New research from the Mortgage Bankers Association’s (MBA) Research Institute for Housing America (RIHA) found that renters were about three times more likely than homeowners to miss payments in September and October of this year.
The share of homeowners who missed, delayed or made a reduced payment in September (3.2%) dropped compared to the shares who did so in June (4.6%) and July (3.8%) before rising again in October (3.8%). The share of renters who did so, on the other hand, has been on a steady uptick from July (8.6%) to September (9.6%) and October (10.9%).
“The economy and labor market continued to improve during the fall months, but the sunset of government support programs, inflationary pressures and rising COVID-19 cases were all likely factors in the upticks in missed housing payments in September and October,” said Gary V. Engelhardt, professor of economics in the Maxwell School of Citizenship and Public Affairs at Syracuse University.
“Renters were three times as likely to miss a housing payment compared to homeowners and appeared to be vulnerable to the expiration of expanded pandemic unemployment benefits.”
The share of renters who received unemployment aid fell from 6% this past summer to less than 1% in October. Unsurprisingly, the shares of missed rental payments in September and October of this year also were higher than those in the same months one year ago (8.4% in September 2020 and 7.9% in October 2020).
Slightly more than 54% of mortgage borrowers who missed their June 2021 payment also missed their September payment. Among renters, this figure is just above 17%.

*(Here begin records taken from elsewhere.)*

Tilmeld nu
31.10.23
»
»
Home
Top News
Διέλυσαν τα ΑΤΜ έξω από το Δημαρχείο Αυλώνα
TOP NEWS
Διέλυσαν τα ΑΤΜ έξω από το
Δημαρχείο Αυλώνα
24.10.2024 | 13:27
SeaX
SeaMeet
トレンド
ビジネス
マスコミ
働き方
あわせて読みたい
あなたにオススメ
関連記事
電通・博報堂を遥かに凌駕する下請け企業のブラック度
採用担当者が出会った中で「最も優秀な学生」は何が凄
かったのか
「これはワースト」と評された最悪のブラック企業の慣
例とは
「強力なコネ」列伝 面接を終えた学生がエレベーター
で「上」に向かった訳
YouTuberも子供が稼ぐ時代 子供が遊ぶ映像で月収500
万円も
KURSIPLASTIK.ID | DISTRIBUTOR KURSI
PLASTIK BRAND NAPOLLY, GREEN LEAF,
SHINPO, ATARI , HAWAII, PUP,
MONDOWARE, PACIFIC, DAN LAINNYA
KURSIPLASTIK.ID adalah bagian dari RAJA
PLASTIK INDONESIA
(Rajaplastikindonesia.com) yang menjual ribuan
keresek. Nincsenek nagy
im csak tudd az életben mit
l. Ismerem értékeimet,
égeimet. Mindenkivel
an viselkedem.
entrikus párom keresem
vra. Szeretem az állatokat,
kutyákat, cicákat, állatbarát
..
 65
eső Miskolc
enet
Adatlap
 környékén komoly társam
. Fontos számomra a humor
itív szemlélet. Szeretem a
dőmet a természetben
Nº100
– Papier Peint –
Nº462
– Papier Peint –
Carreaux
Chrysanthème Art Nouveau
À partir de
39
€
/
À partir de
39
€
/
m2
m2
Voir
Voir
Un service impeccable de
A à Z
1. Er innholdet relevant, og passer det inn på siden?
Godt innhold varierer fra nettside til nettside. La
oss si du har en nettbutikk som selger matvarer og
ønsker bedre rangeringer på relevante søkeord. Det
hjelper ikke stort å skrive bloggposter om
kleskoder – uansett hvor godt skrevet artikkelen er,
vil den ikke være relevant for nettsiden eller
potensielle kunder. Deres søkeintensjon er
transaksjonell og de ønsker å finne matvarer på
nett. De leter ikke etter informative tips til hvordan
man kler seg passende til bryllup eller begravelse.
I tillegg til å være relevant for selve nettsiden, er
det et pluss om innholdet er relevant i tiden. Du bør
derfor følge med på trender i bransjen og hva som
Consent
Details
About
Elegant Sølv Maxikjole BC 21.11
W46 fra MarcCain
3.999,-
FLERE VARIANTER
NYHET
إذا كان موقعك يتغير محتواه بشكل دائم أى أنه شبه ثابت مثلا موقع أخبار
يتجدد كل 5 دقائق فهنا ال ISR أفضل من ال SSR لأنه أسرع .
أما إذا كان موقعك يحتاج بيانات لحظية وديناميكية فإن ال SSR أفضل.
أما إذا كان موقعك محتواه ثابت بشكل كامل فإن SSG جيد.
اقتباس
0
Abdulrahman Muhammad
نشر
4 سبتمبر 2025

Since the beginning of the pandemic, RIHA estimated that missed rental payments through October 2021 totaled $52.5 billion, with missed mortgage payments through that same time frame at $83.9 billion.
Edward Seiler, MBA associate vice president and RIHA executive director, noted that the U.S. economy has improved, but more headway in Americans making their housing payments on time will depend on further financial progress moving forward.
“The overall economic outlook looks brighter but still greatly depends on the course of the virus. Continued job growth and wage gains — especially if they can offset inflation — are key to helping those households that are still facing hardships,” Seiler said.